Instructions>
1. From the passage on stroke risk in asymptomatic carotid artery stenosis below, write out the part that opens with the words containing "There are few" and closes with "stroke in patients.", without changing anything.
2. Carry on the passage on stroke risk in asymptomatic carotid artery stenosis, beginning after its last sentence.
-- Text shown follows --
There are few clinical predictors of increased stroke risk in asymptomatic carotid artery stenosis. Certain clinical characteristics, such as male sex, current smoking, poorly controlled hypertension, and history of contralateral transient ischemic attack (TIA)/stroke impart a higher risk of future stroke. However these are too non-specific to serve as useful guides for deciding about revascularization.

Stenosis Severity

Patients with 50-69% stenosis had a lower risk compared to those with 70-89% and 90-99% stenosis. However, stenosis severity alone is not a strong enough predictor to be used alone in decision making.

Progression of Stenosis

Progression of stenosis on periodic examination has been shown to impart at least twice the risk of stroke in patients.
-- Text shown concluded --
-- Data segment follows --
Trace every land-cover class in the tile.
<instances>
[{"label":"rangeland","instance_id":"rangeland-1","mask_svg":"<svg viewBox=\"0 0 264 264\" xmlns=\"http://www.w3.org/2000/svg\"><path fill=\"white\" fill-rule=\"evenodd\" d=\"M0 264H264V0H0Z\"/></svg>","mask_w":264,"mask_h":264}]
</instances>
-- Data segment concluded --
Answers to the problems>
1.
There are few clinical predictors of increased stroke risk in asymptomatic carotid artery stenosis. Certain clinical characteristics, such as male sex, current smoking, poorly controlled hypertension, and history of contralateral transient ischemic attack (TIA)/stroke impart a higher risk of future stroke. However these are too non-specific to serve as useful guides for deciding about revascularization.

Stenosis Severity

Patients with 50-69% stenosis had a lower risk compared to those with 70-89% and 90-99% stenosis. However, stenosis severity alone is not a strong enough predictor to be used alone in decision making.

Progression of Stenosis

Progression of stenosis on periodic examination has been shown to impart at least twice the risk of stroke in patients.

2.
Plaque Characteristics

Using ultrasound, atherosclerotic plaques can be characterized based on their surface irregularity, ulcerations, echolucency and gray-scale values. Studies show that patients with predominantly echolucent, lipid-rich plaque have significantly higher stroke risk (3%) than those with mostly echodense, fibrotic plaque (0.8-0.4%). Ulceration on plaque surface detected by three-dimensional ultrasound has also been shown to identify high-risk subjects. Magnetic resonance imaging (MRI) has also been used to detect the presence of intraplaque hemorrhage as indicative of a high-risk plaque. Intraplaque hemorrhage detected by MRI is associated with an increased risk of cerebrovascular events

Silent Emboli Detection

Since both progressive stenosis and high-risk imaging features identify unstable plaque more prone to atheroembolic events, another way to identify patients at risk is to assess for active silent emboli or evidence of prior asymptomatic cerebral emboli using transcranial doppler study. However, most patients with these signals did remain stroke free at three years, and thus, this test lacks the specificity for stand-alone clinical use.

Silent Embolic Infarcts on Computed Tomography (CT) or MRI

Presence of ipsilateral silent embolic infarcts on neuroimaging may be predictive of increased risk of ipsilateral stroke.

 Reduced Cerebrovascular Reserve

In patients with severe ipsilateral carotid stenosis, the presence of an incomplete circle of Willis or presence of intracranial or contralateral occlusive disease can reduce cerebral perfusion pressure. Cerebrovascular reserve in such patients can be assessed using TCD velocity measurements in response to acetazolamide or breathing 5% CO2.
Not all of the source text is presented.